**Work request**. The reply should contain all the data below, repeated exactly, and none of the images.

(Stored records)
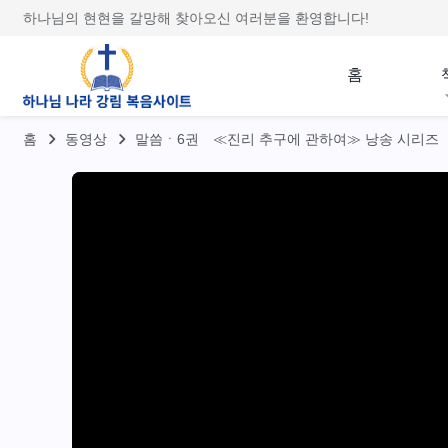
하나님의 현현을 갈망해 찾아오신 여러분을 환영합니다!
홈
홈
동영상
말씀ㆍ6권 ≪진리 추구에 관하여≫ 낭송 시리즈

**Reply**.
하나님의 현현을 갈망해 찾아오신 여러분을 환영합니다!
홈
홈
동영상
말씀ㆍ6권 ≪진리 추구에 관하여≫ 낭송 시리즈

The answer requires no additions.